This past spring, I re-took Intro to Creative writing as a Teaching Assistant. It was a rewarding albeit peculiar situation. I wrote in the class on the same schedule as the other students, though my page counts were twice as high as my mostly freshmen and sophomore classmates. However, teaching was part of my grade, and while the professor was away, I sat behind the desk and gave my two cents about Barthelme’s “The School” or Junot Díaz’s “Fiesta 1980.” But my two cents aren’t the two cents that matter here.

Students from that intro class invited me to read in November. I read my new short story, which you can read by clicking on this photo.

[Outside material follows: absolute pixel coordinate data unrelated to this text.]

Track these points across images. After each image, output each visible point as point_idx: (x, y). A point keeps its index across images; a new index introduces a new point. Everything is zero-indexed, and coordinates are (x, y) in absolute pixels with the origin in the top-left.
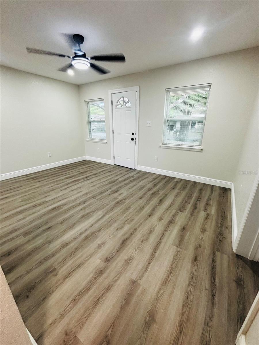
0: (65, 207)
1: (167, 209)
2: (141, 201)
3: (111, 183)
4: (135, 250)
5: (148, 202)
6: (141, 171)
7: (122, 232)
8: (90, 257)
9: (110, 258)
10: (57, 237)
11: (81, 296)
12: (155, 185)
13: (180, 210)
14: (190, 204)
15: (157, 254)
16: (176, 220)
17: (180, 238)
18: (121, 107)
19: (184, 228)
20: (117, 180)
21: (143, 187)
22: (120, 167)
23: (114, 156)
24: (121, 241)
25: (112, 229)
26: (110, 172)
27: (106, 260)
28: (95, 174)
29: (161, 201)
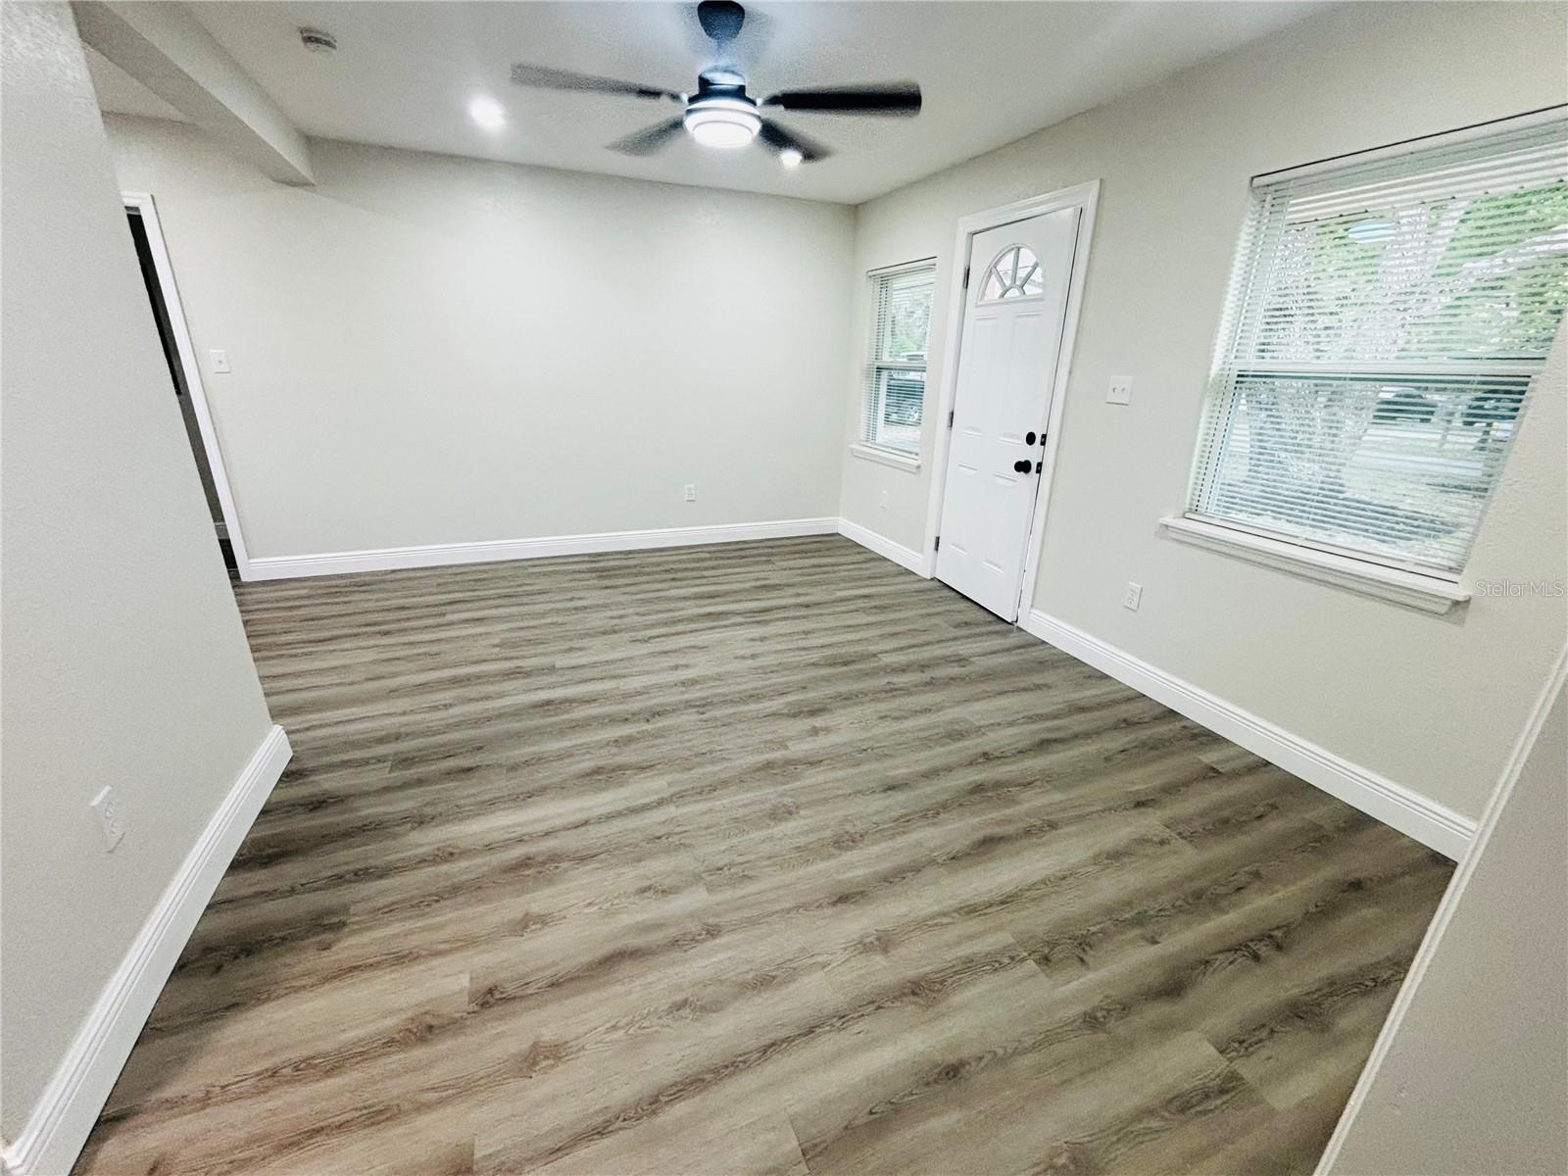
0: (581, 713)
1: (971, 910)
2: (877, 803)
3: (832, 663)
4: (613, 1023)
5: (904, 822)
6: (1044, 642)
7: (652, 910)
8: (457, 949)
9: (503, 996)
10: (457, 815)
11: (300, 1073)
12: (1044, 745)
13: (1046, 950)
14: (1157, 943)
15: (680, 1109)
16: (956, 999)
17: (871, 1113)
18: (1003, 295)
19: (952, 1072)
20: (874, 655)
21: (961, 736)
22: (953, 594)
23: (938, 538)
24: (606, 949)
25: (631, 876)
26: (883, 608)
27: (485, 994)
28: (807, 606)
29: (987, 846)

A story I wrote for class had some dopey characters, a family called the Murdy’s. They had taken on an exchange student, who was actually tricking them. The family try to address her culture in intelligent ways, but fail incredibly. Their failures seemed slightly mean spirited to some people in the class, and also to my professor. As someone who does know how to talk about writing and crafting stories, he gave me his two cents:
There’s a difference between letting characters do stupid things that we can laugh at and singling them out to mock them relentlessly.
It made a lot of sense in the context of my story—and a lot of sense in life. Mercilessly hounding characters, showing how stupid or rude they are, shows that the writer hasn’t tried hard enough to understand the characters. It shows that the writer only cares about the hero’s humanity.
In the real world, we know that no one is all bad, all terrible. Like Kurt Vonnegut wrote about studying anthropology in Slaughterhouse V:
Another thing they taught was that no one was ridiculous or bad or disgusting. Shortly before my father died, he said to me, ‘You know—you never wrote a story with a villain in it.’
I told him that was one of the things I learned in college after the war.
Writers have to treat characters like people who do stupid things but have motivations and reasons. (Vonnegut also said that every character should want something, even if it’s just a drink of water.) That doesn’t mean we can’t have a good laugh. But like students still figuring out how to talk about writing—we have to learn to do it right.